Vietnam needs stronger human resources to serve the growing integrated circuit IC industry to create greater investment opportunities
Apple assembler Foxconn is planning to build a $40 million factory in Dong Mai Industrial Park in Quang Ninh Province. - Photo 9tomac
Mai Anh Tuan from the National Centre for Technological Progress under the Ministry of Science and Technology, said, "IC is at the heart of all electronic devices. The industry offers core support to other industries such as information technology, telecoms, and mechanical and automated engineering.”
Tuan told Viet Nam News: “The US-China trade war will rearrange global industrial production. Vietnam is one of best equipped countries in the region to attract a hi-tech production investment wave.”
Big IC companies such as Samsung, LG, Sharp and Foxconn are reported to be planning to expand in the country.
With 20 years of experience in the industry, Terry Teh, director at Advinno Technologies Pte Ltd, Singapore could also see the opportunities for Vietnam.
“Vietnam is strong in IC design so a lot of multi-national companies are coming to the country,” he told Viet Nam News.
Teh also said Vietnam could build an ecosystem with the Government, universities and companies involved to boost development in the country.
However, Tuan, who runs the IC Microfabrication Laboratory and Pilot Plant Center at Hoa Lac High-tech Park, said: “Vietnam is lacking in well trained IC engineers.”
There are about 100,000 fresh under-graduate engineers each year, but they are still far behind the middle- and high-level IC engineers needed in Vietnam over the next five years as the industry rapidly grows.
There are now more than 300,000 enterprises in HCM City and the number is forecast to reach 500,000 in 2020, raising the demand for high-quality labour.
The demand for highly skilled workers has grown at least 20 per cent per year in the last three years, but labour supply cannot meet demand.
Tuan said to fill the gap Vietnam should also introduce IC training at local vocational and short-term training centres, as well as colleges and universities.
Tran Phu Duy, a research associate at Future Industries Institute, University of South Australia, told Viet Nam News: “Vietnam and Australia are co-operating in technology and innovation, and Australia will help Vietnam to grow its technology workforce to serve the 4.0 era. Thus, Vietnam has a good opportunity to develop its IC engineers.”
Duy, who is an expert in sensor and microchip research, is co-operating with the Vietnam Institute of Technology Application to research and manufacture biochemical sensors with ultra-high sensitivity that can quickly detect the risk of pre-eclampsia.
He said that human resources were both an advantage and challenge for Vietnam.

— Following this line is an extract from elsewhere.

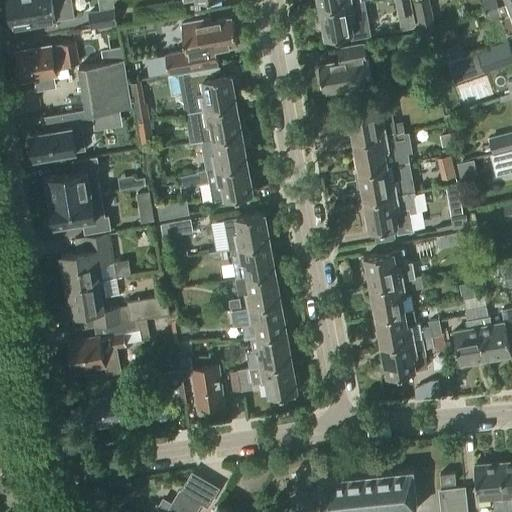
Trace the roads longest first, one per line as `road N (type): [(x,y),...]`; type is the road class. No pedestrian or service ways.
road 1 (residential): [(340,424),(262,0)]
road 2 (residential): [(43,471),(340,424)]
road 3 (residential): [(43,471),(0,197)]
road 4 (residential): [(340,424),(511,409)]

“It is a challenge to train IC staff but it is more difficult to keep them once they are skilled,” said Duy, adding that the country needed a mechanism to attract knowledgeable experts and researchers who could train adjacent engineers to develop the IC industry.
Agreeing with Duy, Tuan said few people worked in the industry and those that did keep switching jobs for higher salaries, causing instability in the local industry.
He said, “Vietnam should create better conditions to train more IC engineers as well as to attract Vietnamese IC experts who are working in Japan, the Republic of Korea, Taiwan (China) and the US to serve their country.”
As a first step to solving the problem, Phenikaa Group has decided to spend VND500 billion (US$21.5 million) on a fund for research and training human resources in IC design. President of the group Ho Xuan Nang made the announcement at a workshop which gathered 100 international and domestic experts in Hanoi this month.
The workshop on IC Design and Fabrication (We Fab) was being held for the second time in Hanoi to discuss IC simulation and modelling; specialised IC design and manufacturing; sensor technology; and Industry 4.0 and its impacts on Vietnam's future industry.